Image source. Students at UC Davis being pepper-sprayed at a 2011 campus protest.
After we published our post last week, an article by Cathryn Bailey came across our laptops that echoed some of our arguments about how the work that faculty do and the positions we hold at colleges tends to make us less able and willing to see ourselves as workers. Bailey takes this structural critique and argues that “It has perhaps never before been more obvious that the fissures that underlie the academic labor crisis are connected to broader concerns about diversity, inclusion, and social justice.”
Bailey makes a strong case for why the academic labor crisis and universities’ inability to make progress on social justice stem from the same structures that focus on individual efforts and rewards rather than on institutional change.
We highlight here some of the passages we found particularly insightful.
“It is perhaps when the class politics underlying academic employment are most naked that institutional propaganda about individual behavior, often couched in terms of civility, is most prevalent. Employment pressure, for example, makes faculty members ever more reluctant to speak openly about supposedly controversial matters or issues that test the bounds of ‘civility.’”
“Rhetoric swings predictably between the ‘we’ and the singular ‘you,’ which helps disguise the systemic nature of the problems. ‘Our’ campus community is set forth as a beacon of tolerance and multiculturalism. A communal ‘we’ takes credit for the mythic image of the university viewbook as an inviting Benetton ad. Yet when faculty members or students raise complaints—even those that point to long-standing patterns of discrimination or abuse—they are likely to be framed and handled merely in the very particular terms of individual rights and victimization.”

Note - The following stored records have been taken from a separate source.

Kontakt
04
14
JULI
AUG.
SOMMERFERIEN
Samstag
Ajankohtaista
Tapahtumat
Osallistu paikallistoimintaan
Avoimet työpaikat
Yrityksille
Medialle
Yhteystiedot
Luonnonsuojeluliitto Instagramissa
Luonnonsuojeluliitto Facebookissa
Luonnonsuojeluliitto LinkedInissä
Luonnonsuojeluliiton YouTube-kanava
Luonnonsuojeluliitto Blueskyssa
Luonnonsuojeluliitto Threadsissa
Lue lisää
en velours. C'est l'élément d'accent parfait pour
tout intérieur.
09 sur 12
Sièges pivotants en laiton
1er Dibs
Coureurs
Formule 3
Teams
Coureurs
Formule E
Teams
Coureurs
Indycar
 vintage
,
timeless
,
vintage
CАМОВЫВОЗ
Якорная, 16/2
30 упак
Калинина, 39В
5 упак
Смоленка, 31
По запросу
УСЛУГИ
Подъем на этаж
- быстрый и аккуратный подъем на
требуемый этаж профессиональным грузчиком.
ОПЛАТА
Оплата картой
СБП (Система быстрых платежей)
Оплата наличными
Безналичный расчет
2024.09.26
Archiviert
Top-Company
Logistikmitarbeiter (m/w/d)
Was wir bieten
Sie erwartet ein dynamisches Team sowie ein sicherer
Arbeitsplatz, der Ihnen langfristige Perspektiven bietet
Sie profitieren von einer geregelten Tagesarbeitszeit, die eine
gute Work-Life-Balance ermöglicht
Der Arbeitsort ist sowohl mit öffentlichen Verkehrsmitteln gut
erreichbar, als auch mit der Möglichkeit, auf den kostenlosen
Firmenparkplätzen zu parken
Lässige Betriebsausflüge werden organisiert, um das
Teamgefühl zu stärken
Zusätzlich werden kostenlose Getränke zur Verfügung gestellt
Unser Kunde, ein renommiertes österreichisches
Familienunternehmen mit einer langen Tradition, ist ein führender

“At other times, administrators who sing the praises of diversity goals, initiatives, and strategic objectives frame structural inequities as being only about particular individuals. A quite specific complaint by a faculty member of color—for example, that his diversity-focused sabbatical proposal has been unfairly dismissed—may be met with feel-good assurances from a dean or vice provost echoing the institutional diversity statement. Such polite responses effectively close down discussion. What response is available when the dean warmly replies that ‘the University of X values everyone’? Institutional accountability becomes clouded over in a puff of rhetorical rainbow smoke that disguises the constraints faced by actual individuals, especially those from marginalized groups, who are struggling to thrive. In its attempt to sidestep blame, avoid controversy, and appease aggrieved constituents, the administration’s ‘civil’ and ‘reasonable’ conduct upholds the status quo’s inequities.”